STRTAB Hash & Slash: Reducing STRTAB size by hashing its entries
Speaker(s): Vy Nguyen
The string table(STRTAB) accounts for a significant portion of object file overhead at Google, with long mangled names, such as those from Protos, frequently reaching 35% of the total file size. Optimizing this space is the key to faster builds and leaner binaries. In this talk, we propose an approach to reduce the string table through hashing its entries, demonstrating a reduction in overall binary size

Reproducible Large-Workload Recipes for BOLT with Nixpkgs
Speaker(s): Peter Waller
BOLT needs large, realistic binaries for integration testing, but distributing binaries directly creates governance and supply-chain problems and makes it hard to reproduce the exact toolchains and build flags that shape BOLT behaviour. We show our pinned, auditable Nixpkgs build recipes (including emit-relocs Chromium) and discuss how this enables teams to reproduce identical workloads, generate provenance/SBOMs, and compare results consistently across machines and CI.

Using MLIR Linalg Category Ops for Smarter Compilation
Speaker(s): Javed Absar
Linalg dialect of MLIR recently added `category ops` as an intermediate abstraction between the two existing forms: named ops and generic ops. A mechanism (-linalg-morph-ops=_-to-_) to move between these forms was also introduced. When something new appears, adoption is often slow due to existing workflows and lack of awareness.
This talk will:
(a) Motivate the reason for this additional representation
(b) Explain what now exists and how to benefit from it
(c) Show how category ops can help certain compilation flows.

Highlighting function names in LLDB backtraces
Speaker(s): Michael Buch
C++ backtraces tend to be hard to read because function names are hidden amongst many layers of namespaces, template arguments and function parameters. In the debugger, a user often wants to simply get a quick overview of the function callstack. But traditionally this has been difficult to decipher. To improve readability, LLDB recently gained the ability to selectively hide or format various parts of C++ function names. This talk describes how we implemented this by extending the LLVM demangler and how other language plugins can take advantage of this infrastructure.

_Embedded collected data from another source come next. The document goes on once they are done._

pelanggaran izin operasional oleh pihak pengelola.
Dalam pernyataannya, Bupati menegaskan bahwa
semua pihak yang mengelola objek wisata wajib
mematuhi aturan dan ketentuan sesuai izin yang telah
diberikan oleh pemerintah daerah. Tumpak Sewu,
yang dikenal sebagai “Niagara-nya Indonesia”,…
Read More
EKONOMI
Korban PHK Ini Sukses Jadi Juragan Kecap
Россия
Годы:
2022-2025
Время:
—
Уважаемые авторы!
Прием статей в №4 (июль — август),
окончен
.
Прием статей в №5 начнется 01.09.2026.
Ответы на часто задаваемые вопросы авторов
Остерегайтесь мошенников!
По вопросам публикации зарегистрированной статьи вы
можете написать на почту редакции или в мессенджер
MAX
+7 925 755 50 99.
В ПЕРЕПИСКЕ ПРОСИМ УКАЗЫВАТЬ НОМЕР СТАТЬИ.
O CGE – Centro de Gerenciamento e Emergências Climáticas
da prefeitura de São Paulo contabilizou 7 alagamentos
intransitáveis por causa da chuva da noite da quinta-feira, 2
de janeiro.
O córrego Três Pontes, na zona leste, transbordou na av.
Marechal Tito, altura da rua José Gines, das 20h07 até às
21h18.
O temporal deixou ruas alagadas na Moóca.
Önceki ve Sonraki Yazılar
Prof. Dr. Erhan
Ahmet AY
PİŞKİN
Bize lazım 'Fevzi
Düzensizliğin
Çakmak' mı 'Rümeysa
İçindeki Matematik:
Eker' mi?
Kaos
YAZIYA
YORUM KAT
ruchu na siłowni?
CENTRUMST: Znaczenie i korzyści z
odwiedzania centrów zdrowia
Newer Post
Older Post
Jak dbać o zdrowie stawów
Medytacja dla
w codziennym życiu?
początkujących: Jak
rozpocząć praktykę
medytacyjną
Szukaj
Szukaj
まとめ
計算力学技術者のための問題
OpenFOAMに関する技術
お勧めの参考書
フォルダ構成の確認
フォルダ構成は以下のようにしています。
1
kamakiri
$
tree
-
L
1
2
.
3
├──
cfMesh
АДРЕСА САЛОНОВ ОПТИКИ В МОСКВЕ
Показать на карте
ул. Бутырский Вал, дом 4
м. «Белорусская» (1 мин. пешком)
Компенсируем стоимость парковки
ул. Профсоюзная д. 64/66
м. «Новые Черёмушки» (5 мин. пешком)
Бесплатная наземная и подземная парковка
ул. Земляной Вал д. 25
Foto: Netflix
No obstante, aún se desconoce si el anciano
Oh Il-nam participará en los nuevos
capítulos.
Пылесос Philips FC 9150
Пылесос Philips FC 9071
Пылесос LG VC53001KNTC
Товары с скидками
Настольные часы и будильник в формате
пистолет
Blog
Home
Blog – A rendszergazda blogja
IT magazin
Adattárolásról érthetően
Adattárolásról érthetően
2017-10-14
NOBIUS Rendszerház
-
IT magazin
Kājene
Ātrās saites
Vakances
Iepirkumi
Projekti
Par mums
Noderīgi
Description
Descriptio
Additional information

Improving DemandedBits Analysis for Shift Operations in LLVM
Speaker(s): Panagiotis Karouzakis
The DemandedBits analysis is utilized in some optimization passes, such as vectorization and dead code elimination; a similar analysis is employed in InstCombine. We improve DemandedBits reasoning for all basic shift operations, enabling more precise bit-level information propagation. Our improvements reduced code size, enabled additional loop-invariant code motion, and lead to more instruction-level simplifications.

Extending Lifetime Safety: Verification of [[clang:noescape]] annotation
Speaker(s): Abhinav Pradeep
Clang features an intra-procedural, flow-sensitive lifetime analysis designed to catch temporal safety errors like use-after-free, use-after-scope, and use-after-return. The talk presents work on leveraging this analysis to verify [[clang::noescape]] annotations. This effort focuses on applying the "Origins and Loans" model to enforce memory safety guarantees that were previously unverified by the compiler.

Coverage directed codebase reduction for the procedural generation of LIT tests
Speaker(s): Freya Fewtrell
The LIT test suite, whilst extensive, still leaves many parts of the LLVM codebase uncovered. Compiling large real-world C++ code from Sony Interactive Entertainment’s downstream integration test suite routinely exercises code paths that the upstream LIT suite never reaches. To shift this testing leftwards, we have built a tool that uses coverage-directed reduction to automatically turn such high-coverage sources into minimal, self-contained LLVM IR fragments suitable for inclusion as upstream LIT tests. This lightning talk describes how the tool works, the challenges encountered when trying to automate test reduction at scale, and whether increasing coverage alone is sufficient motivation for new upstream LIT tests.